Response by poster: Looking for a true dedicated host. My boss easily shrugged off my back of the napkin estimate of $500-$1000 a year, so let's stay within $500 - $1500 annually. I'd rather get a slightly larger machine than we actually need. Our long term plan involves a $5k+ server in 12-24 months... this just has to get us to there.
posted by frwagon at 7:21 PM on December 14, 2009


Response by poster: Oh, and forgot to mention, we're looking for 'nix hosting.
posted by frwagon at 7:22 PM on December 14, 2009


Best answer: $125/month for a 'dedicated host' is pretty bottom of the barrel. You might want to reconsider a highend VPS at a company with quality support. 25-50 users on SugarCRM isn't really something that justifies a dedicated machine anyways.

As a datapoint in 'good service', slicehost is owned by Rackspace -- and their prices are posted here: http://www.slicehost.com/.

Start with a linode VPS and scale up as needed. You'll find a VPS from linode/slicehost will be more than sufficient.
posted by SirStan at 9:15 PM on December 14, 2009


Best answer: Looking for a true dedicated host.

Why?

Our long term plan involves a $5k+ server in 12-24 months... this just has to get us to there.

Geez. Go with EC2 for sure. You can start with a small instance with 1 CPU core and 1.7gb of memory and scale all the way up to a "High memory quadruple extra large" instance with 8 cores and 68 gigabytes of ram. That's probably more power then you'll find in any reasonably priced dedicated box (and in fact, you'll probably be the only instance on the machine, but you get all the benefits of virtualization. It's about $2.40 hour, though. vs. 8¢/hour for a small instance.)

EC2 is perfect for this. You can start on a small instance and move up as demand increase. If you're app supports scaling across multiple machines, that's even easier and cheaper.

Running a single small instance 24/7 will cost you just $62/mo, plus some (cheap) storage costs.
posted by delmoi at 12:22 AM on December 15, 2009


(oh, and you can reserve by the year too. A small instance costs just $228/year, or 3&cent/hr;)
posted by delmoi at 12:27 AM on December 15, 2009


Best answer: Why do you want a "true dedicated host"?

VPSs have a few advantages. First, you can scale the CPU, Memory and storage up and down in little more than the time it takes to reboot. Second, VPS providers tend to use better quality hardware with more redundancy than you'll get with an inexpensive dedicated host, and if there is a problem with the hardware, what do you think gets more attention, a VPS hosting 10-40 customers, or a low-end dedicated machine? Xen VPSs generally don't oversell RAM, and can guarantee a fair share of CPU, so performance is pretty predictable.

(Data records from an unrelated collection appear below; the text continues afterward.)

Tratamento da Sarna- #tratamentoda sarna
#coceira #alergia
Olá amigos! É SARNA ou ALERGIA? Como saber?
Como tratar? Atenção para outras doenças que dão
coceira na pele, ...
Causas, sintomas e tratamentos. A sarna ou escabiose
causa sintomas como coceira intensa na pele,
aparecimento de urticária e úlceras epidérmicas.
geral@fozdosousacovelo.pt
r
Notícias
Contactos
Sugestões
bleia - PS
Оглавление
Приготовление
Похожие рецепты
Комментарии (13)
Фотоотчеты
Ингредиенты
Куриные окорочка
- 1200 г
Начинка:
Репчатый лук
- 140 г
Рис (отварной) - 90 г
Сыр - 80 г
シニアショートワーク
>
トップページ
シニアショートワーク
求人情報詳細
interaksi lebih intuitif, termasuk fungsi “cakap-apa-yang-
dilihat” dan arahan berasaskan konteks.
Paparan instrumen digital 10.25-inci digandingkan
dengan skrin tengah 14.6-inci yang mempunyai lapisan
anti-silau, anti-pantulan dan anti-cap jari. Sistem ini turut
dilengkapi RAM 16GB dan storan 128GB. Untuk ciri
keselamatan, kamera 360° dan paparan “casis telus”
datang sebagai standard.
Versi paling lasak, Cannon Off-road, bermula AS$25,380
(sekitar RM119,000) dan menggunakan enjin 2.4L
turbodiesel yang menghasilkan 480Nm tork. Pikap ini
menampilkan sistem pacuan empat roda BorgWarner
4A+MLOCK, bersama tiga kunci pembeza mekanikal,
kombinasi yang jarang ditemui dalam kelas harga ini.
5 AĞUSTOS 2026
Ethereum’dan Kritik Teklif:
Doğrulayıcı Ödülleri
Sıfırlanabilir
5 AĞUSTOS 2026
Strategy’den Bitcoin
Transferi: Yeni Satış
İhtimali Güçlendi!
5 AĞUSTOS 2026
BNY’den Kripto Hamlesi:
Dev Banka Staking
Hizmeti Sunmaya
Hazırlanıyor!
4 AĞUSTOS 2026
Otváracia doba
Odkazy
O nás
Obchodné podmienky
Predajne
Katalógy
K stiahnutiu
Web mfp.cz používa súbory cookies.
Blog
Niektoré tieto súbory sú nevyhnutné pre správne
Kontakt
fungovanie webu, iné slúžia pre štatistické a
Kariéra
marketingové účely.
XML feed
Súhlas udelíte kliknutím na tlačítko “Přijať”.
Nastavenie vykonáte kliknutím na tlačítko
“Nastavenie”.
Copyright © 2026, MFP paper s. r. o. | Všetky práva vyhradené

The biggest upside of a dedicated host is that you generally get more and more predicatable disk I/O capacity.

I think amazon has better pricing than Linode once you start looking at 1GB RAM & up, particularly if you prepay for reserved instance pricing, but I only have experience with Linode, and give them pretty high marks.

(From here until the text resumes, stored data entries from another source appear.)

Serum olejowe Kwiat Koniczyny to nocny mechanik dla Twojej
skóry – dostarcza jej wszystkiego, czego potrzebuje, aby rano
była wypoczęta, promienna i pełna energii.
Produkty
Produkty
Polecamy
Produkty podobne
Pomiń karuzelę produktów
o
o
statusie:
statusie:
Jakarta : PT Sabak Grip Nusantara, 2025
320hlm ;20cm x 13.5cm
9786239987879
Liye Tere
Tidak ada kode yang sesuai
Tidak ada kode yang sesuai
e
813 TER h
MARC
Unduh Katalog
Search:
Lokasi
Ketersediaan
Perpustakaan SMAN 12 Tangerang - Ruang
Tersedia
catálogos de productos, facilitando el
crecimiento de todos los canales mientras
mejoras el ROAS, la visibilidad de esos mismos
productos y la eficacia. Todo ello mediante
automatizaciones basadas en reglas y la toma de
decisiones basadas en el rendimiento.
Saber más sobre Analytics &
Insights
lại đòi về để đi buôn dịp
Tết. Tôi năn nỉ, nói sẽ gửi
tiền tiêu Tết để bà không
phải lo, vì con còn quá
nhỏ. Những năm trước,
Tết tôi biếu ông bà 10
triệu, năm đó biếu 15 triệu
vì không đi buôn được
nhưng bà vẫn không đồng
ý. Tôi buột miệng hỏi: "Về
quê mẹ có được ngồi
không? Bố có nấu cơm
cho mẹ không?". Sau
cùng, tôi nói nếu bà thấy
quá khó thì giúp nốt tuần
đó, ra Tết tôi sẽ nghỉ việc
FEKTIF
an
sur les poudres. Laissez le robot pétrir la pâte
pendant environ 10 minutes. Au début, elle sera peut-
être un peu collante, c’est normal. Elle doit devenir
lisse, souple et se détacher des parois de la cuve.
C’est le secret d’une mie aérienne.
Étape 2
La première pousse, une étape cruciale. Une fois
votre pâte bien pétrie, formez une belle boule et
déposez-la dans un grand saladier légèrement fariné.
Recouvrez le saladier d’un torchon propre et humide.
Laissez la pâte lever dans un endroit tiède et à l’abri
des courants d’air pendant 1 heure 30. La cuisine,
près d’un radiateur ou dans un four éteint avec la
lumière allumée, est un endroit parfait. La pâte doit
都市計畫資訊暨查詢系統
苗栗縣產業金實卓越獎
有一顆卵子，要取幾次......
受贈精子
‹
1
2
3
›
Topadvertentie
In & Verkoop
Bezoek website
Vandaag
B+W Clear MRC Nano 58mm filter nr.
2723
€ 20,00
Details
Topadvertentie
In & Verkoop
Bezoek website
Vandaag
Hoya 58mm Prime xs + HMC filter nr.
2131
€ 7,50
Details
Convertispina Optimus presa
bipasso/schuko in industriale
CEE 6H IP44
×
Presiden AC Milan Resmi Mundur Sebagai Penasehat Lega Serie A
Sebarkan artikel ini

I think all the suggestions people have made are "unmanaged" servers. You'll have to pay more (and probably look elsewhere) if you want someone else to be responsible for the basic system, and foundational services like the DB server, Apache, etc.
posted by Good Brain at 12:48 AM on December 15, 2009


Just a data point but Linode totally feels like a dedicated server. It has none of the hoops/jumps that some other virtual private servers have. Just my opinion but you really can't tell the difference. I recently migrated my server over to London and it took 1 support ticket (answered in 2 minutes) and then a click of a button, it was all done automatically (it took a couple of hours to transfer the data but other than that it seemless)

One thing to mention about linode is that you do have to do all the set up yourself. They set it up with your choice of distro but after that everything is up to you in terms of installing apache, php, mysql etc and monitoring software.
posted by missmagenta at 3:36 AM on December 15, 2009


Response by poster: I have previously had bad experiences with virtual dedicated, but Linode seems to be getting a volume of recommendations that makes me feel somewhat better about them. I'll look into a Linode... Thank you!